Hacía años, los tenistas se quejaron del ruido de los aviones que pasaban volando encima del estadio por la sencilla razón de que estar en ese momento en el estadio era como estar en la plataforma de lanzamiento de un Apolo. El alcalde de aquel entonces, David Dinkins, persona siempre dispuesta a poner solución a cualquier terrible injusticia, se puso de inmediato manos a la obra. El excelentísimo alcalde de Nueva York, que por extrañas casualidades de la vida era un acérrimo aficionado al tenis, utilizó todo su poder político para detener el funcionamiento de La Guardia durante la celebración del Open.
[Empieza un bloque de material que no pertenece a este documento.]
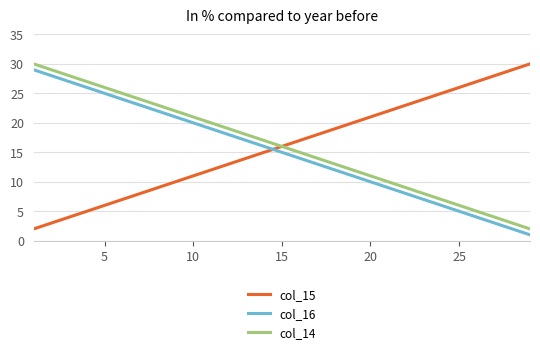

What is the greatest value displayed?

30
Los millonarios del tenis le estuvieron muy agradecidos y, en una demostración de mutuo respeto y admiración, el alcalde David Dinkins les compensó tanta gratitud acudiendo todos los días a los partidos durante las dos semanas que duraba el campeonato, a excepción, también muy casualmente, de los años en que se celebraron elecciones.
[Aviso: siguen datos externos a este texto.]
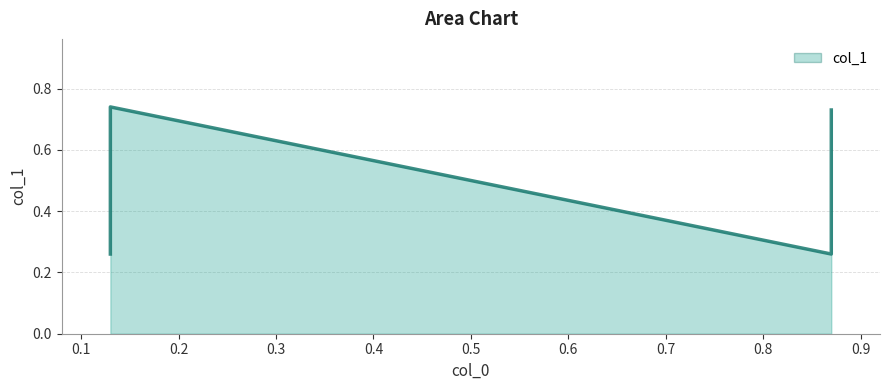

What is the sum of all values?

2.0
Para las sesiones nocturnas sólo se usaban dos canchas: la del Stadium Court y la del adyacente Granstand Court. Las sesiones diurnas, en opinión de Myron, eran mucho más divertidas. Podían llegar a celebrarse quince o dieciséis partidos a la vez.
Uno podía dar una vuelta, ver un gran partido de cinco sets en alguna cancha apartada, descubrir a un jugador revelación en otra, ver individuales, dobles y dobles mixtos, y todo bajo la gloriosa luz del sol.
Sin embargo, por la noche, la cosa se reducía básicamente a quedarse sentado viendo un partido iluminado con luz eléctrica. Y durante los dos primeros días del Open, ese partido solía constar de un cabeza de serie destrozando sin piedad a un clasificado normal.
Myron dejó el coche en el aparcamiento del Shea Stadium y cruzó el paso por encima del tren número siete. Se había instalado una caseta con radar de pistola para que el público marcara la velocidad de su propio saque y la gente hacía cola para probarlo. Los revendedores de entradas también estaban muy ocupados. Y lo mismo podía decirse de los que vendían camisetas falsas del US Open. Las camisetas falsas se vendían a cinco dólares, mientras que las que se vendían de puertas adentro costaban veinticinco. No estaban mal de precio, aunque, claro, después de un lavado, la camiseta falsa sólo se la podía poner una muñeca Barbie. Pero aun así merecía la pena.
Pavel Menansi estaba en uno de los palcos para los entrenadores, el mismo donde Myron y Win habían estado sentados por la mañana. Eran las 18:45 pm. El último partido de la sesión diurna ya había terminado y el primero de la sesión nocturna, en el que participaba la última protegida de Pavel, Janet Koffman, de catorce años, no iba a empezar hasta las 19:15 pm. Durante la transición entre las dos sesiones la gente se dedicaba a dar vueltas. Myron se encontró con el acomodador de la sesión diurna.
– ¿Cómo le va, señor Bolitar? -dijo el acomodador.
– Muy bien, Bill. Sólo quería pasar un momento a saludar a un amigo.
– Claro, no hay problema, pase, pase.
Myron empezó a bajar los escalones y entonces, sin previo aviso, un hombre vestido con americana azul y gafas de sol de aviador se interpuso en su camino. Era un tipo enorme, de un metro noventa y cinco de alto y setenta centímetros de ancho, más o menos como Myron. Llevaba el pelo atusado sobre un rostro de expresión amable pero inflexible. El tipo ensanchó el pecho formando un muro y le bloqueó el paso.
– ¿Puedo ayudarle en algo, señor? -dijo amablemente, aunque su tono de voz quería decir: «Lárgate, chaval».
Myron se quedó mirándolo.
– ¿Te han dicho alguna vez que te pareces mucho a Jake Lord?
El tipo ni se inmutó.
– Sabes quién es, ¿no? -dijo Myron-. Jack Lord, el de la serie Hawaii 5-0…
– Tengo que pedirle que se marche, señor.
– Oye, que no te estoy insultando. Había mucha gente que consideraba a Jack Lord una persona muy atractiva.
– Señor, será la última vez que se lo pida amablemente.
Myron observó detenidamente la cara de aquel tipo.
– Es que hasta tienes la misma sonrisa hosca que tenía Jack Lord. ¿Te acuerdas?